Part I: Development rights transfer service – tax rate, exemption, valuation, self-identification mechanism, delivery date Responsibility for payment of the central tax on said share of the operating rights or ISPs, or both, as mentioned above, arises on the day of completion or first occupation of the project, depending on the case, depending on the previous date. This entry allows the government to limit the upstream tax credit on development rights. Because it blocks vouchers or services or both received by a person in the construction of real estate. However, development rights are obtained with regard to construction. Therefore, the tax credit on the transfer of development rights can be required. Under the GST, the concept of “supply” is very broad, including bartering or exchanging goods or services; The term “services” is defined as something other than goods. In addition, Appendix III of the CGST Act, 2017, excludes the sale of supplied land. There were some uncertainties about the fiscal capacity to transfer development rights under the Common Jid, whether or not they are subject to the GST. However, Communication 4/2018 specifies that the transfer of operating rights from the owner of the land to a real estate developer is taxable. Thus, this value is calculated taking into account the value of similar dwellings charged by the developer on the date when these operating rights are transferred when development rights have been transferred in the form of residential and commercial housing. Sometimes the landowner can have the construction built for his own use for the purposes of his residence and agrees to share a potion of built area with the developer, even according to a JDA model. In this case, the landowner never intends to give up his share of the built-up area.

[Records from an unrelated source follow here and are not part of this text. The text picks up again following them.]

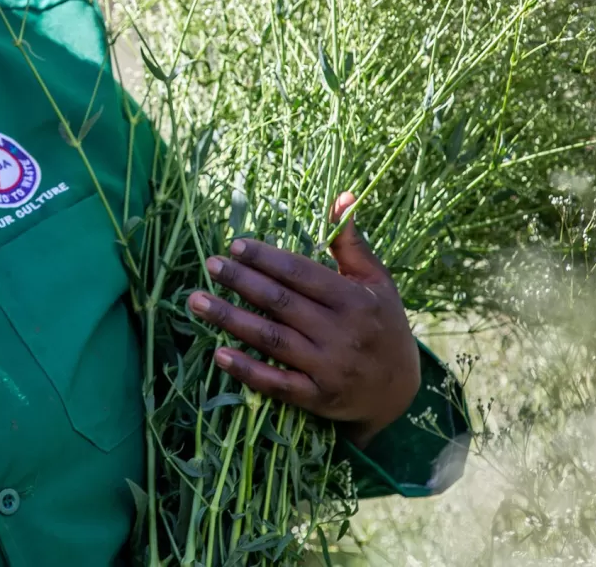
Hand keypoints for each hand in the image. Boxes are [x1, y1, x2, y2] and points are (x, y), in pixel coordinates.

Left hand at [186, 192, 420, 447]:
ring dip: (230, 320)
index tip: (235, 245)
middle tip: (210, 265)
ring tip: (196, 301)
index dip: (266, 258)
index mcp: (355, 299)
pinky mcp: (317, 398)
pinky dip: (248, 370)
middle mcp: (342, 333)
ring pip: (272, 340)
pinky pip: (277, 384)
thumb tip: (342, 196)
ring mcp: (328, 368)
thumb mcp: (376, 281)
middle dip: (241, 282)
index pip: (301, 274)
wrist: (399, 391)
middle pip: (280, 303)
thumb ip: (351, 243)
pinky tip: (219, 354)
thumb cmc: (383, 324)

So, in such a situation, if TDR is taxable? The author considers that TDR should not be taxable in such cases, as it has never been with the intention of doing business or as part of the promotion of a transaction by the owner. The conditions of Section 7 are therefore not fully met and therefore there should be no supply. In addition, there will never be a commercial motive or profit in such transactions. However, it can also be argued that the definition of “business” as defined in Section 2(17) is very broad and encompasses any trade, trade, manufacturing, occupation, vacation, adventure or other similar activity, whether it is a financial benefit, regardless of the magnitude, frequency, continuity or regularity of that activity or transaction. Therefore, the activity of transfer of development rights by a landowner, individual or not, is a service subject to the GST. As part of the joint development agreement, the landowner simply entered into an agreement with the developer/promoter for the development of the construction on the land in question. The landowner transfers the right to build the building to the project proponent. The joint development contract is not an agreement for the sale of land by the owner to the developer. The transfer of the right to land use is a service for the developer and taxable under the GST plan, with a few exceptions. The landowner transfers or authorizes the right of the land to carry out the construction of the project by the developer against the consideration in the form of a free housing or housing allowance with monetary benefits. as registered persons, in the case of which the main tax on the provision of these services, (a) and development rights in the form of development rights covered in point (b), occurs on the date on which the developer, contractor, contractor, contractor or other registered person, if any, transfers the property or law into the complex, building or civil structure built to the person who provides the development rights by concluding a deed of transport or similar instrument (e.g. B the letter of attribution).
The detailed analysis of the input tax credit is available in the article “The Real Estate and Common Development Agreement after GST” in Taxguru.in.